Targeted CNS expression of interferon-gamma in transgenic mice leads to hypomyelination, reactive gliosis, and abnormal cerebellar development.

Circumstantial and experimental evidence has implicated the immune cytokine interferon-gamma (IFN-gamma) as a key mediator in the pathological changes that are observed in many demyelinating disorders, including the most common human demyelinating disease, multiple sclerosis. To produce an animal model with which to study the effects of IFN-gamma on the CNS, we have generated transgenic mice in which the expression of IFN-gamma has been placed under the transcriptional control of the myelin basic protein (MBP) gene.
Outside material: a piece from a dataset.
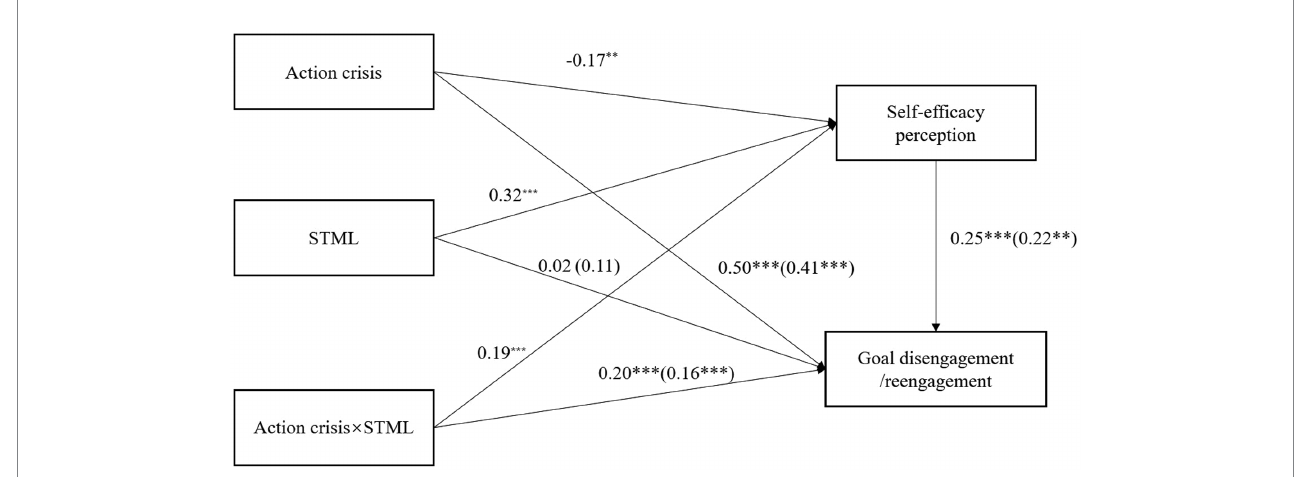
FIGURE 5 The mediation effect of perceived self-efficacy between the action crisis × STML interaction on goal disengagement and reengagement in Study 2. STML, self-transcendence meaning of life. The effects on goal reengagement are in parentheses. Some paths have no parentheses because the effects are the same for the two models. ** p < 0.01; *** p < 0.001.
Transgenic mice generated with this construct have a shaking/shivering phenotype that is similar to that observed in naturally occurring mouse models of hypomyelination (e.g., shiverer, jimpy, quaking), and these transgenic animals have dramatically less CNS myelin than control animals. Reactive gliosis and increased macrophage/microglial F4/80 immunostaining were also observed. Additionally, major histocompatibility complex (MHC) class I and class II mRNA levels were increased in the CNS of MBP/IFN-gamma transgenic mice, and the increase in MHC class I mRNA expression was detected in both white and gray matter regions. Furthermore, cerebellar granule cell migration was abnormal in these animals. These results strongly support the hypothesis that IFN-gamma is a key effector molecule in immune-mediated demyelinating disorders and indicate that the presence of this cytokine in the CNS may also disrupt the developing nervous system.